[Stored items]
------

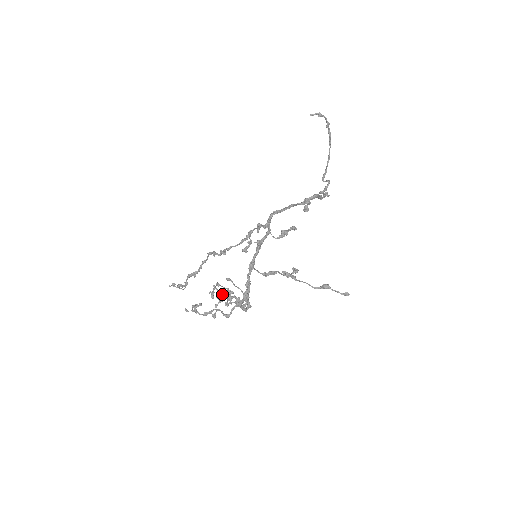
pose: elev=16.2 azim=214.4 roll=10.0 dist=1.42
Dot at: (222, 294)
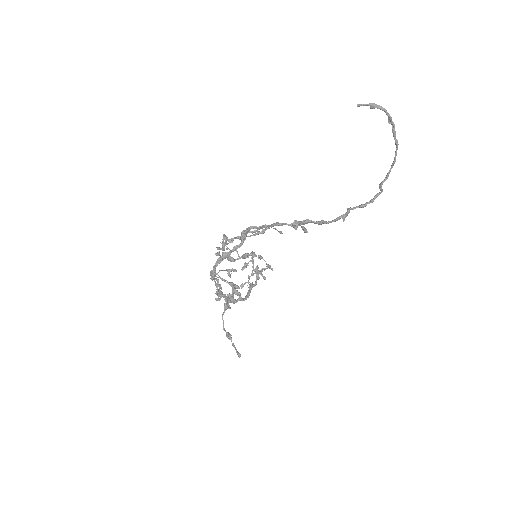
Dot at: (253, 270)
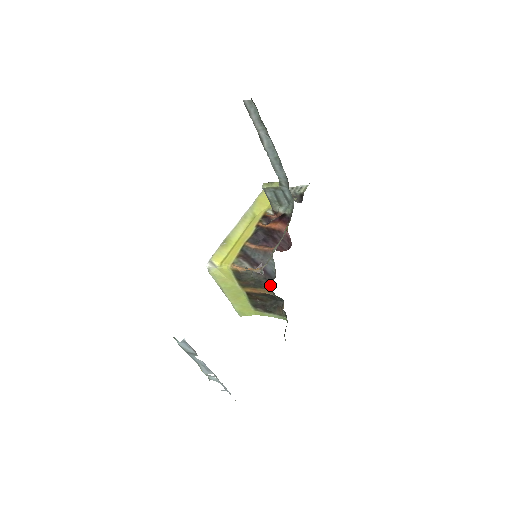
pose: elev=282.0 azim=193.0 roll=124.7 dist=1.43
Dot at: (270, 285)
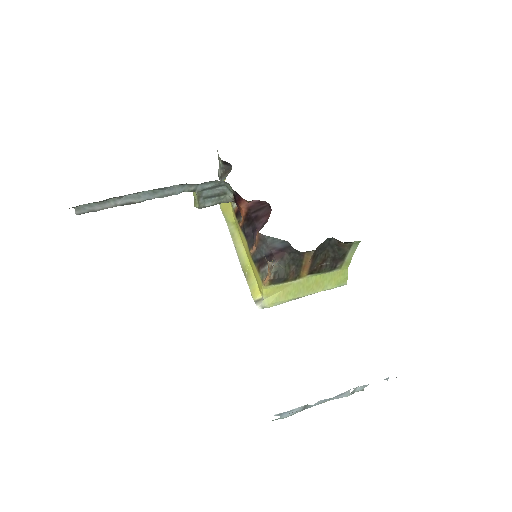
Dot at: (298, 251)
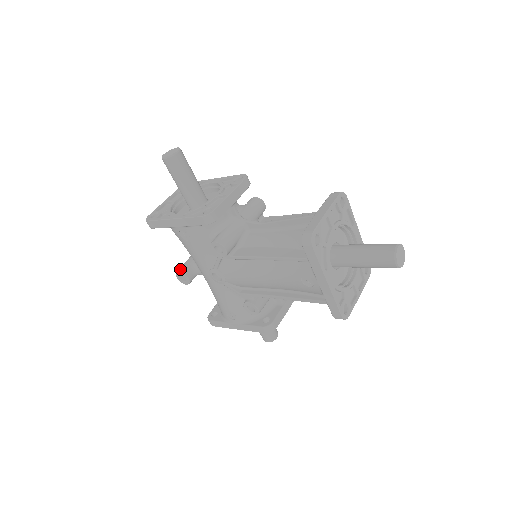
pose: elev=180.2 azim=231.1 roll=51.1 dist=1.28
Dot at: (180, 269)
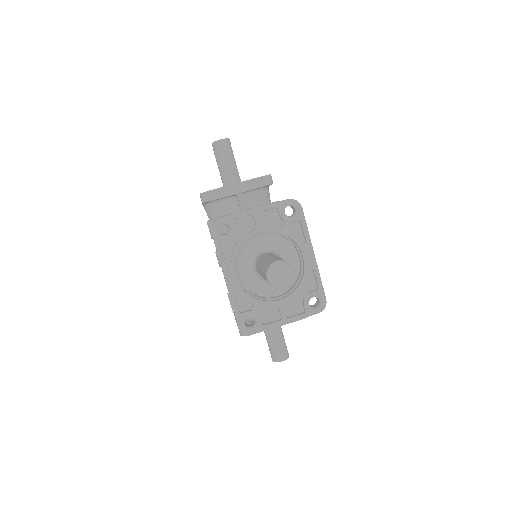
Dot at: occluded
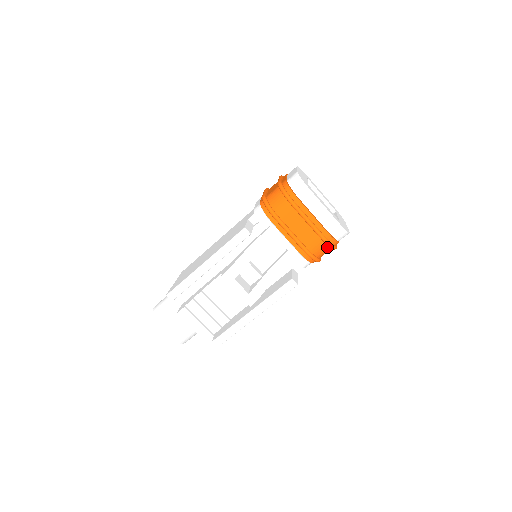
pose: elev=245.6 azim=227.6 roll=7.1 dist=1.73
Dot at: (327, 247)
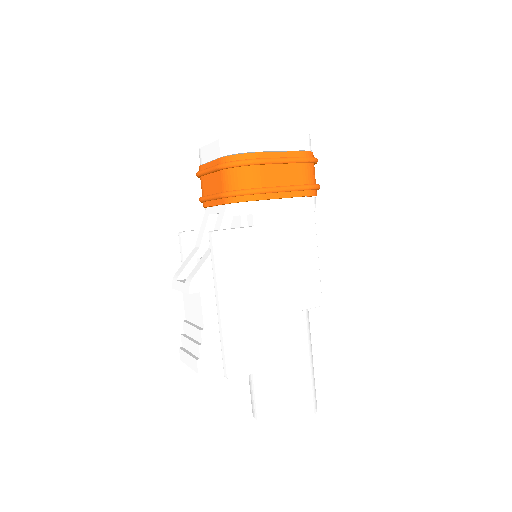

------

Task to carry out:
In every entry, replace "pose" with "camera" and keep everything else the same. Omit the pictures from your answer.

Written solution:
camera: elev=16.2 azim=214.4 roll=10.0 dist=1.42
Dot at: (222, 294)
Dot at: (253, 270)
camera: elev=282.0 azim=193.0 roll=124.7 dist=1.43
Dot at: (270, 285)
Dot at: (298, 251)
camera: elev=180.2 azim=231.1 roll=51.1 dist=1.28
Dot at: (180, 269)
Dot at: occluded
camera: elev=245.6 azim=227.6 roll=7.1 dist=1.73
Dot at: (327, 247)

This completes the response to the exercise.